• **Your goal**: Keeping every word the same, return the listing from its first line until the line holding "hfov_deg: 5.3" has been returned as well.

═════ Dataset extract ═════

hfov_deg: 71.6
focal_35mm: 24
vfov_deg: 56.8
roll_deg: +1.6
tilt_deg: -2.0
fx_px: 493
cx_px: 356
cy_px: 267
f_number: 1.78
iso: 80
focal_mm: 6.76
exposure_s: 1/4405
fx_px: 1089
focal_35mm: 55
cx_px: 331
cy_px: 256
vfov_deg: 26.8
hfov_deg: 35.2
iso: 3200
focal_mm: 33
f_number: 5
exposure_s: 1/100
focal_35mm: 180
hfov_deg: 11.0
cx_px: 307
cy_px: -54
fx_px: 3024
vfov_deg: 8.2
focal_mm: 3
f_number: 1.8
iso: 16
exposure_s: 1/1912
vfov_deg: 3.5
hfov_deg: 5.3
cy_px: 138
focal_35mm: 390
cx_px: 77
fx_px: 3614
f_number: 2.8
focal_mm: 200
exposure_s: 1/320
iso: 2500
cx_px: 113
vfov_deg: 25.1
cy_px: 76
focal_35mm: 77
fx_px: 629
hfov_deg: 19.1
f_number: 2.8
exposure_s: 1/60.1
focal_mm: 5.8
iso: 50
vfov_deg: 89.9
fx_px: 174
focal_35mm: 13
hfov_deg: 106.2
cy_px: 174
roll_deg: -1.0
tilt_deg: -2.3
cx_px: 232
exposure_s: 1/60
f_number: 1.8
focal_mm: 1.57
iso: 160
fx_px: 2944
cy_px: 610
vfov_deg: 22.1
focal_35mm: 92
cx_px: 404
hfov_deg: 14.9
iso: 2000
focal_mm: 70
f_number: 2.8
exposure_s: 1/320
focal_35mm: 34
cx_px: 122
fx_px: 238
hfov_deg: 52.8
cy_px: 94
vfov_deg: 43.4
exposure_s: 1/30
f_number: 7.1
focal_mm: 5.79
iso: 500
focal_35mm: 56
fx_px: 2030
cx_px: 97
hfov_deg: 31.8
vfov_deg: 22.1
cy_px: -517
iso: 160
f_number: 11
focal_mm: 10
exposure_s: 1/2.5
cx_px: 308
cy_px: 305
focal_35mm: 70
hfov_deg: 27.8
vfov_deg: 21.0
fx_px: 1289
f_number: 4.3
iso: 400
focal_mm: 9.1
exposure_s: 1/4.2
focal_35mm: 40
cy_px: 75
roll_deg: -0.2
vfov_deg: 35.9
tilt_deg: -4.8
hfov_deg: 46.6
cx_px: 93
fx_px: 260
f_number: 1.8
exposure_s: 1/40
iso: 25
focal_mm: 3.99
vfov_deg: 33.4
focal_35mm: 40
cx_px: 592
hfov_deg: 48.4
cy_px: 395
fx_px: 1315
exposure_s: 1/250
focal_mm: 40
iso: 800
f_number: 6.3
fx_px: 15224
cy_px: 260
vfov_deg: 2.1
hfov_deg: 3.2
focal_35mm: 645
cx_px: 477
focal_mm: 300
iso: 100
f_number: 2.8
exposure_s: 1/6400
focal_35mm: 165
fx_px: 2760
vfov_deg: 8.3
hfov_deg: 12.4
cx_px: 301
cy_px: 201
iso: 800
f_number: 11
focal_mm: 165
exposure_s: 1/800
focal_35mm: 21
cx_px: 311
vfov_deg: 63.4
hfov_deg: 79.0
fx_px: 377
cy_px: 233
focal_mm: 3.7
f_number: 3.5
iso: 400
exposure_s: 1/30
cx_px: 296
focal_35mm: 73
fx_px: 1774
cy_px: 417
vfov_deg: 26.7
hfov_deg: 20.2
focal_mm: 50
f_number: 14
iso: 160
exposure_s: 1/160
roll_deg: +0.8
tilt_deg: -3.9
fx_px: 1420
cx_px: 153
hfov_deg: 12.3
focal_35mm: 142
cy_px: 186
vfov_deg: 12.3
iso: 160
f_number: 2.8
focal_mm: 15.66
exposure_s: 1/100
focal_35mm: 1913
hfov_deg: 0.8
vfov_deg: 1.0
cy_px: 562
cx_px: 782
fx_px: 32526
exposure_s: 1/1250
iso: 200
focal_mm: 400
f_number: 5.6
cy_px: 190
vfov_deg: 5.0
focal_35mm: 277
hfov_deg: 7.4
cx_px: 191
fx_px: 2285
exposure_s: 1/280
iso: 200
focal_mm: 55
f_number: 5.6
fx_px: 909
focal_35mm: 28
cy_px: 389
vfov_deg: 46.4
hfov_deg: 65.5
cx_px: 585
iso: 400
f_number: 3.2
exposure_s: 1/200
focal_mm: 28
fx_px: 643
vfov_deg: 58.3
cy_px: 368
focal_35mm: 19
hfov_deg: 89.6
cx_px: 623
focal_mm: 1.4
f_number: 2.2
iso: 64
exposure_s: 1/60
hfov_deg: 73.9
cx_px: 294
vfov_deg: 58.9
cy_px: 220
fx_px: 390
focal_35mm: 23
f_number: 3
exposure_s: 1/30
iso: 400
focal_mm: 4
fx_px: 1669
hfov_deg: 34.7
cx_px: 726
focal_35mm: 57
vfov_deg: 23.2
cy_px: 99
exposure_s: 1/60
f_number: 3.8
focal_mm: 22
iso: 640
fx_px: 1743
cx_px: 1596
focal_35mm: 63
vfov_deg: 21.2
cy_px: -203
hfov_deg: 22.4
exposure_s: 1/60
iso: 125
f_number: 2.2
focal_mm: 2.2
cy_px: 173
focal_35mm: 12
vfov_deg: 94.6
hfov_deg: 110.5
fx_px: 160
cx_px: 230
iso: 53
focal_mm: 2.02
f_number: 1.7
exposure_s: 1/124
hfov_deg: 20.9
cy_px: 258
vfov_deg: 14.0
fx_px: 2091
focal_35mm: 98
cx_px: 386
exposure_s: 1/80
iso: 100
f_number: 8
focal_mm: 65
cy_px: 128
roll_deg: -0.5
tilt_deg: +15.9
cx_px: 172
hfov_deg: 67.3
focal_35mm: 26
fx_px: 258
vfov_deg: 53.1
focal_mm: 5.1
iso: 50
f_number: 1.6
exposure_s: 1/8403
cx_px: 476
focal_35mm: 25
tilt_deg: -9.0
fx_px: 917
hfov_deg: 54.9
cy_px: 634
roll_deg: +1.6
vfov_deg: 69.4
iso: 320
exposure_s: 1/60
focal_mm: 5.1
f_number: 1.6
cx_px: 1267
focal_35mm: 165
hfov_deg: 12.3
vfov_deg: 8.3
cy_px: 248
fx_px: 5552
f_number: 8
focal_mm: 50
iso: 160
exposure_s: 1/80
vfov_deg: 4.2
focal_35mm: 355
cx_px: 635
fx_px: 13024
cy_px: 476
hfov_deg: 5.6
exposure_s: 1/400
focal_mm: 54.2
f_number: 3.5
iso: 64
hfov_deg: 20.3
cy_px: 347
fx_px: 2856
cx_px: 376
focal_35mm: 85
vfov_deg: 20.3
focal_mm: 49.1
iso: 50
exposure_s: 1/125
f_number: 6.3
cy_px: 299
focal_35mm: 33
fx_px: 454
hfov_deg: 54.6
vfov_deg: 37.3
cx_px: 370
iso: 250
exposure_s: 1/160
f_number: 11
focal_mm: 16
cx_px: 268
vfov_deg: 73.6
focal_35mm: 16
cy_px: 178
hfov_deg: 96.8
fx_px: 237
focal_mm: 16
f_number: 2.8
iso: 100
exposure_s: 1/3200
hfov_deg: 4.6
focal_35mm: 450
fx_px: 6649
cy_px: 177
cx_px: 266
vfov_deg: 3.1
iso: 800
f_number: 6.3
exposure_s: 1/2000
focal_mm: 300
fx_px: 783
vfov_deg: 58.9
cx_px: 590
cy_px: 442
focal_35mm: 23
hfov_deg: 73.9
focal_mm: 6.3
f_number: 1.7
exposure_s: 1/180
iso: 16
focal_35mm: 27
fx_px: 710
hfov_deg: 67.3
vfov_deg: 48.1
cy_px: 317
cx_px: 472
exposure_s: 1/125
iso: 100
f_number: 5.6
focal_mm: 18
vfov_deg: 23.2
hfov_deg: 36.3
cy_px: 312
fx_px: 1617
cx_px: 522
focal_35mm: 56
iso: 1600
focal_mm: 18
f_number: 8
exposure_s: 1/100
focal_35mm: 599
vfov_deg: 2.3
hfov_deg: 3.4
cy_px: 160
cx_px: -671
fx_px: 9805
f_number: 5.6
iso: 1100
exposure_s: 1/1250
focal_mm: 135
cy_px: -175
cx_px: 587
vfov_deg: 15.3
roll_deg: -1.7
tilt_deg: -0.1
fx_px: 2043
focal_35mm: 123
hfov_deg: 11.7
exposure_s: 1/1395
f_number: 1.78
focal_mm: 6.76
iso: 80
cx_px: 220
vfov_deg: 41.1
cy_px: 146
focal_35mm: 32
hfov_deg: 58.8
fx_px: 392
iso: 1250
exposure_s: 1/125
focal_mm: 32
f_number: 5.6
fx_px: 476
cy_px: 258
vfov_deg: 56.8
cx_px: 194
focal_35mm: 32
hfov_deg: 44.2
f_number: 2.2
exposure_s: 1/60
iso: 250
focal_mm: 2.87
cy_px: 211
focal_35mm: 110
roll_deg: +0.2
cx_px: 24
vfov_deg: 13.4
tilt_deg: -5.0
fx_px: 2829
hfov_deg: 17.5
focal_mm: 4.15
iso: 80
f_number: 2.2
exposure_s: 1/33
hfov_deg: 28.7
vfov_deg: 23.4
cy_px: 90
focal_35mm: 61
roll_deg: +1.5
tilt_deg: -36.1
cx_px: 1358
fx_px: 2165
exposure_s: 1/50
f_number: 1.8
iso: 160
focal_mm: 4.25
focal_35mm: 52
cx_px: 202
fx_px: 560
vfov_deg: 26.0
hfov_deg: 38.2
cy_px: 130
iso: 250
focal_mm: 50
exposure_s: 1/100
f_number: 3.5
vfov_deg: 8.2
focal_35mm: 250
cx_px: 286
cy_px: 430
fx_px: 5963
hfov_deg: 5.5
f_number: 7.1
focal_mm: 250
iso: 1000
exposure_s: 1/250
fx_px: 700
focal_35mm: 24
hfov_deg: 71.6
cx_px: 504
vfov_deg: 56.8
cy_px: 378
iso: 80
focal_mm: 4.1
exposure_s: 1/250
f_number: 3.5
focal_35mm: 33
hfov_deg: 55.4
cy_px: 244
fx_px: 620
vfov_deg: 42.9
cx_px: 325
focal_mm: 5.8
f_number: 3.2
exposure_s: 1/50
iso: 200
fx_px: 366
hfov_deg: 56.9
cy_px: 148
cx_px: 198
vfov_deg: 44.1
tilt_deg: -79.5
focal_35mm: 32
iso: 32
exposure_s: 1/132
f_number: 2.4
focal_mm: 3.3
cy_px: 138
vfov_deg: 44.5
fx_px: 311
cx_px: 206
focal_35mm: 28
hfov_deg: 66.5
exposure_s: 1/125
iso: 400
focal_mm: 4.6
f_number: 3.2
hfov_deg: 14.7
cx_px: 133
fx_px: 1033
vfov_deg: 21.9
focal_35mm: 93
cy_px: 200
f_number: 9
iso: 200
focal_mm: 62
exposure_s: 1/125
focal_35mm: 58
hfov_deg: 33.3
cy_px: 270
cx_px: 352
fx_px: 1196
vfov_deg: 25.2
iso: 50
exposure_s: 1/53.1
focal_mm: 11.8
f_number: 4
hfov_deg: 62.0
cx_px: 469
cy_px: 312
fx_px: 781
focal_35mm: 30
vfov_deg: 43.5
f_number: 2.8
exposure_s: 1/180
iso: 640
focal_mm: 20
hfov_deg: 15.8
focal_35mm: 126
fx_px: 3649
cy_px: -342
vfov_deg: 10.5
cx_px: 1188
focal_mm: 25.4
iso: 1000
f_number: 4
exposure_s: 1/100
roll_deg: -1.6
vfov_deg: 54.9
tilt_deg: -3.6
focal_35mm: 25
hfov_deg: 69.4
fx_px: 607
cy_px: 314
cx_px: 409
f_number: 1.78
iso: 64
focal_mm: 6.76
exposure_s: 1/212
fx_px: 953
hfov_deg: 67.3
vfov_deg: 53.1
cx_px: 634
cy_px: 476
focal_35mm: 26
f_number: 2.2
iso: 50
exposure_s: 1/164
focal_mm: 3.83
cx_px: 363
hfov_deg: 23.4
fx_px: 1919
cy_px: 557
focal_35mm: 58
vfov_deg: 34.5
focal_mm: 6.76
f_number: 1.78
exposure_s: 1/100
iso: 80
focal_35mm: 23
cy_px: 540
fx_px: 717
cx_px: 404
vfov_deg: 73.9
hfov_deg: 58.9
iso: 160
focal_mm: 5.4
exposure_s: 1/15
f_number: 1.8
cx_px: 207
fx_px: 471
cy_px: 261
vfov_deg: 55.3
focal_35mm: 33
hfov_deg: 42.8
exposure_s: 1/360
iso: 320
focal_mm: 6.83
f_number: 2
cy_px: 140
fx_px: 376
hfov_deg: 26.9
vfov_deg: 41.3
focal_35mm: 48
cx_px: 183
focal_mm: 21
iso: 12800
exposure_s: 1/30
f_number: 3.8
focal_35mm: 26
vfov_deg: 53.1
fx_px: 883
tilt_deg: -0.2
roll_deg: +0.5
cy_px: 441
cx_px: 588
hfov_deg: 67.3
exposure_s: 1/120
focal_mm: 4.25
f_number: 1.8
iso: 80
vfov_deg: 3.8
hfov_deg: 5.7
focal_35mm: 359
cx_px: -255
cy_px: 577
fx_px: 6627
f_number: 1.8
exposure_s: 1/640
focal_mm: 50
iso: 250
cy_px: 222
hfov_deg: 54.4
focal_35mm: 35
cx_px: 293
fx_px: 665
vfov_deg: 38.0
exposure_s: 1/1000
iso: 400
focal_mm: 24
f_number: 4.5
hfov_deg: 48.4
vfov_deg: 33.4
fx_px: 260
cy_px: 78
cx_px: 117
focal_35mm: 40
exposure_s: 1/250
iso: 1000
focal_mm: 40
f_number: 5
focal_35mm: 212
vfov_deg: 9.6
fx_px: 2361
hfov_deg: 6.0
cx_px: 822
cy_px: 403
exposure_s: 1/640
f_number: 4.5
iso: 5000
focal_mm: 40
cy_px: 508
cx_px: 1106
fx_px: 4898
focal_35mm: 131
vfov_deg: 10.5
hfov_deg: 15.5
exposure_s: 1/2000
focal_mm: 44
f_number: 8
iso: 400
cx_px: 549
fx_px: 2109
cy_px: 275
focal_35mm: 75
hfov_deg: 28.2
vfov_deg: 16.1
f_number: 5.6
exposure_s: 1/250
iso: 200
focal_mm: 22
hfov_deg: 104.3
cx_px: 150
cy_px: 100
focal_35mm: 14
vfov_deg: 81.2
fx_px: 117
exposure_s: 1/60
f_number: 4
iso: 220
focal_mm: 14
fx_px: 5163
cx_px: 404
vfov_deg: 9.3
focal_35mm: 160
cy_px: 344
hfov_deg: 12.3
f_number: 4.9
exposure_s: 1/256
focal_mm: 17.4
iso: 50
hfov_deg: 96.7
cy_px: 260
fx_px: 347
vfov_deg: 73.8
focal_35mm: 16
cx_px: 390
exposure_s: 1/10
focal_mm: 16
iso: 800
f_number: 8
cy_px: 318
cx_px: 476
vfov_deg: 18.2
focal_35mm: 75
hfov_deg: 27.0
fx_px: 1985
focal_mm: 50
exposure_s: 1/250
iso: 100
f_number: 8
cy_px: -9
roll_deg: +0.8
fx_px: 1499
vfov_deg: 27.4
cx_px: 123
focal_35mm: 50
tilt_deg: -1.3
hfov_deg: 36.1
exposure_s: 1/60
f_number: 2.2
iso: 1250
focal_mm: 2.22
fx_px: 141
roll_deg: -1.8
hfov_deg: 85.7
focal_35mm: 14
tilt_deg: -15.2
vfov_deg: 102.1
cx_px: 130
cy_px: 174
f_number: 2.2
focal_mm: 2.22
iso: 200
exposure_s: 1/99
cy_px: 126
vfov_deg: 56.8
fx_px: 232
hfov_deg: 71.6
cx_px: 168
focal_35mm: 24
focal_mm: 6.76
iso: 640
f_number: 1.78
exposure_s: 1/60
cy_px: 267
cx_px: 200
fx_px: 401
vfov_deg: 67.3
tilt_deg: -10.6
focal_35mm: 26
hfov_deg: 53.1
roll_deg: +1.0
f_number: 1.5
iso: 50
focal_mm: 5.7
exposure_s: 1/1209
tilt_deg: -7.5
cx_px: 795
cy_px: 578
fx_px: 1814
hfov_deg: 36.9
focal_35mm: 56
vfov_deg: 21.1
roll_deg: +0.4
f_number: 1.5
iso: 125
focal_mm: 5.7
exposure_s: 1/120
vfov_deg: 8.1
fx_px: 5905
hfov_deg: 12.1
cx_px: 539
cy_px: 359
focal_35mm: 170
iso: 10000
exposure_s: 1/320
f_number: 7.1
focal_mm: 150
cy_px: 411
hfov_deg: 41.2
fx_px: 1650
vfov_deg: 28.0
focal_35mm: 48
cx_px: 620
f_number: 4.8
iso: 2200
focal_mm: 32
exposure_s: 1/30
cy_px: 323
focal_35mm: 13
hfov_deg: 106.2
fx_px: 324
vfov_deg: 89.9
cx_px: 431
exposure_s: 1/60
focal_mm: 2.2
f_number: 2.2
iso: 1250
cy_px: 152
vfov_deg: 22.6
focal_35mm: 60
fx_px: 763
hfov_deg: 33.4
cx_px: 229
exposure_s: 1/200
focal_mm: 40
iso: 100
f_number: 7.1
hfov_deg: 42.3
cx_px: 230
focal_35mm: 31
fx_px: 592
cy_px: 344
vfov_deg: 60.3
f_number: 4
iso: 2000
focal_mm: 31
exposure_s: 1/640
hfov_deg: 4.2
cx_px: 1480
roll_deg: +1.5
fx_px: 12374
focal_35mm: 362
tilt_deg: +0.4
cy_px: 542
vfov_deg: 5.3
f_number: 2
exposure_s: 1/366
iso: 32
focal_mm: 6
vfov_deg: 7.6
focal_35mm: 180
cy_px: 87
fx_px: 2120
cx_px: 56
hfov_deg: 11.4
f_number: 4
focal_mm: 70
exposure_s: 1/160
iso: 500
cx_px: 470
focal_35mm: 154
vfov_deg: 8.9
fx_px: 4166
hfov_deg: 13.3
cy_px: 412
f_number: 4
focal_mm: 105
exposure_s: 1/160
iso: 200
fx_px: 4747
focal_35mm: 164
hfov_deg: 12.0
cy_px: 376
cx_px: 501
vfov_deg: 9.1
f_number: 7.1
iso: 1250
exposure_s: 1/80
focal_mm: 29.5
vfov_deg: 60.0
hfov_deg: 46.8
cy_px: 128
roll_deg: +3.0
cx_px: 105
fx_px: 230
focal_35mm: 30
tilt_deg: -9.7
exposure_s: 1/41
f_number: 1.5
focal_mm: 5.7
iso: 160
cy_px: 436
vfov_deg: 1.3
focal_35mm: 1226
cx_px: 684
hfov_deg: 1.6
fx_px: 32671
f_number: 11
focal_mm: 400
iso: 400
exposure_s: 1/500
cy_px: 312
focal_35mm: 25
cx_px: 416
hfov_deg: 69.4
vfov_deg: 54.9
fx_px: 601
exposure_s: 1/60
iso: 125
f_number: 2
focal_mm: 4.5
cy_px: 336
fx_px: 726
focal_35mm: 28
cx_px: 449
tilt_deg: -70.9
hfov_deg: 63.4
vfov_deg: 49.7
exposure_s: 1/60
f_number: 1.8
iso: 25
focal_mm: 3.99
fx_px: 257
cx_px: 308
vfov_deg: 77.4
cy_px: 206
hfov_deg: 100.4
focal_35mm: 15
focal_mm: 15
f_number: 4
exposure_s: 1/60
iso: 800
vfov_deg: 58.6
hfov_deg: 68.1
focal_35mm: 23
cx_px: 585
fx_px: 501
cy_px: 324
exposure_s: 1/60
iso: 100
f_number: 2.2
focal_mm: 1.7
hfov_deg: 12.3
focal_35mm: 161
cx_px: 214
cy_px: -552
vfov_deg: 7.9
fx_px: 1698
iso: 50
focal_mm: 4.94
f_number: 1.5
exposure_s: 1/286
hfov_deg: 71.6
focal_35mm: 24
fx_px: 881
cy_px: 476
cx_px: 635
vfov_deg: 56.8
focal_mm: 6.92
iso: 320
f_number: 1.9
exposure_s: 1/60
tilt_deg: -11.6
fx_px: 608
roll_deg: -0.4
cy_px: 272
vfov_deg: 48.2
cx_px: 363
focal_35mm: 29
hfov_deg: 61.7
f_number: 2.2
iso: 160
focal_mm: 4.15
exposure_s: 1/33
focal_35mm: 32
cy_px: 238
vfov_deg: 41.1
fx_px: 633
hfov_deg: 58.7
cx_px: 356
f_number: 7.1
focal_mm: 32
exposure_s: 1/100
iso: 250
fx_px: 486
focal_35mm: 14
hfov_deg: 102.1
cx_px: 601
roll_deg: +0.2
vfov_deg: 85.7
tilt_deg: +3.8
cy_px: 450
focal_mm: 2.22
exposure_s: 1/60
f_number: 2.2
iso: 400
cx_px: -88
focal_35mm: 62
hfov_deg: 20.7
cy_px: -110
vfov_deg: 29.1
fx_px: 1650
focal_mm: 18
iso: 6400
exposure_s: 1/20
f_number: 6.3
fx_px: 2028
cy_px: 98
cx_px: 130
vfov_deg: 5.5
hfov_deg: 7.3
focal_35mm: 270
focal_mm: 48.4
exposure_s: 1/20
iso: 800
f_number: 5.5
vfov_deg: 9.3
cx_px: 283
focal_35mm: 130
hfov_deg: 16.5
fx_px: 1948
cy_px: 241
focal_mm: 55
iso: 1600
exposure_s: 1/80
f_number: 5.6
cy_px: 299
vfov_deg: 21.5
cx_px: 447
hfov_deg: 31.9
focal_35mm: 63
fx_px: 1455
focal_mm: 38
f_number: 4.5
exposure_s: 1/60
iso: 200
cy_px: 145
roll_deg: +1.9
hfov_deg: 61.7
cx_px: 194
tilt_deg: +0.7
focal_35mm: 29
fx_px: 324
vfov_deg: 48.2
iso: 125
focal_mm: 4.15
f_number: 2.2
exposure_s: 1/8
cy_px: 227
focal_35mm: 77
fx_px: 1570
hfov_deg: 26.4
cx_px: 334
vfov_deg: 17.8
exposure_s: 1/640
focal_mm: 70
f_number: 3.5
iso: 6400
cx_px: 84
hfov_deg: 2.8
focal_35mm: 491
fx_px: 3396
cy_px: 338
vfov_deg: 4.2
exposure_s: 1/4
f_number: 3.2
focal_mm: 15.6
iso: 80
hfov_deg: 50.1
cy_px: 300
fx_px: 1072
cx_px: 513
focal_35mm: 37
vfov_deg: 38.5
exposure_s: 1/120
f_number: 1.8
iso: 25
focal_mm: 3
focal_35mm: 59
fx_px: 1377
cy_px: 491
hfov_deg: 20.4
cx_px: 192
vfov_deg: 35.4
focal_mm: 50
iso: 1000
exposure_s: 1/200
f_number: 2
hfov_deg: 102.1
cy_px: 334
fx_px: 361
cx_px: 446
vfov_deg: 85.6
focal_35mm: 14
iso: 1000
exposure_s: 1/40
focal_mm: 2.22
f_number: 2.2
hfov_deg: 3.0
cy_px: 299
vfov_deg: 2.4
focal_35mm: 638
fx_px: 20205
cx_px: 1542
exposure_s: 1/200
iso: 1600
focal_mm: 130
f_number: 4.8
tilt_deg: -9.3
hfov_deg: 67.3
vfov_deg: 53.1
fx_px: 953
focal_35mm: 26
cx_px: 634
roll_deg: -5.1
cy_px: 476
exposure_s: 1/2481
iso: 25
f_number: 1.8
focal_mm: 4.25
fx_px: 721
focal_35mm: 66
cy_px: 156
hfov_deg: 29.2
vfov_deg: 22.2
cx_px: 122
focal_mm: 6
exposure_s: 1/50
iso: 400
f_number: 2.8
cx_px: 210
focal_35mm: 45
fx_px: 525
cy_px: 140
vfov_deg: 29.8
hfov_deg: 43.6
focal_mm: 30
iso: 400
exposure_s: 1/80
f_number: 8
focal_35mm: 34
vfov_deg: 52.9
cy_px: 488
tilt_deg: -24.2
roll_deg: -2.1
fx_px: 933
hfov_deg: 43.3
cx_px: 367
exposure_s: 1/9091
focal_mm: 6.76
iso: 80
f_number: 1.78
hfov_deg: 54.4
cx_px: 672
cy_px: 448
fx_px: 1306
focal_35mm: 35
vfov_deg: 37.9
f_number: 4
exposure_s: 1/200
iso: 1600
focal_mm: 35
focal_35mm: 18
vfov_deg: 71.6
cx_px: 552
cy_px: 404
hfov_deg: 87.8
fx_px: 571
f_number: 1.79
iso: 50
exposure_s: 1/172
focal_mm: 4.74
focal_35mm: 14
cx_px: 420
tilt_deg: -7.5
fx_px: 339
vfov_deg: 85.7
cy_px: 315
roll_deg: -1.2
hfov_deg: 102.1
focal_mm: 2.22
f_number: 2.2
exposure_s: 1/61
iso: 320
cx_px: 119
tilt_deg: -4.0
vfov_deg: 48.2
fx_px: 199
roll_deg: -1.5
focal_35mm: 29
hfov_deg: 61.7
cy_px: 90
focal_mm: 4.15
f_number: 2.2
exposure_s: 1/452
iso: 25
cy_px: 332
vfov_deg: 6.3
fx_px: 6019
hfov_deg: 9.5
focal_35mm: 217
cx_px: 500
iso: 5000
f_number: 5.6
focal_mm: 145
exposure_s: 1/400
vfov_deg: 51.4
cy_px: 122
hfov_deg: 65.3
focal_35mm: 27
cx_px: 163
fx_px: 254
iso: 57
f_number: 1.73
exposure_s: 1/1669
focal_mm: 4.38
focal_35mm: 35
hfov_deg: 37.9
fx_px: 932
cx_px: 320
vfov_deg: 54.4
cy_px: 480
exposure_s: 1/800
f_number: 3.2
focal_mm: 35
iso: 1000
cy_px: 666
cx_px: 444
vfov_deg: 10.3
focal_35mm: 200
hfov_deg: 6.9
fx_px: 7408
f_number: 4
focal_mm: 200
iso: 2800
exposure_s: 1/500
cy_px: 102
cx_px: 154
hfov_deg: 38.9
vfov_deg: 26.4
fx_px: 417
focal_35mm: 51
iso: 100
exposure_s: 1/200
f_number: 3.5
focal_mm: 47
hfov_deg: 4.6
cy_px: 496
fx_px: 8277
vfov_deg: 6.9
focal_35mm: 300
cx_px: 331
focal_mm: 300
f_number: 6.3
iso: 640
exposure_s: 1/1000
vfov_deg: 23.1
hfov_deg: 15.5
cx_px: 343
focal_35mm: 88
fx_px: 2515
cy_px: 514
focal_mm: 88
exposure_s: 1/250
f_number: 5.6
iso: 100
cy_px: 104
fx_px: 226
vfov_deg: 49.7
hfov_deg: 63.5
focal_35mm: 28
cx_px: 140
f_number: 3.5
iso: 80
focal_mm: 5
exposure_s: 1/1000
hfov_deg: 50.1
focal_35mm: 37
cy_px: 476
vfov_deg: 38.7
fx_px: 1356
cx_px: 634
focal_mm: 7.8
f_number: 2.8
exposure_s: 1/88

═════

• **Task result**:
hfov_deg: 71.6
focal_35mm: 24
vfov_deg: 56.8
roll_deg: +1.6
tilt_deg: -2.0
fx_px: 493
cx_px: 356
cy_px: 267
f_number: 1.78
iso: 80
focal_mm: 6.76
exposure_s: 1/4405
fx_px: 1089
focal_35mm: 55
cx_px: 331
cy_px: 256
vfov_deg: 26.8
hfov_deg: 35.2
iso: 3200
focal_mm: 33
f_number: 5
exposure_s: 1/100
focal_35mm: 180
hfov_deg: 11.0
cx_px: 307
cy_px: -54
fx_px: 3024
vfov_deg: 8.2
focal_mm: 3
f_number: 1.8
iso: 16
exposure_s: 1/1912
vfov_deg: 3.5
hfov_deg: 5.3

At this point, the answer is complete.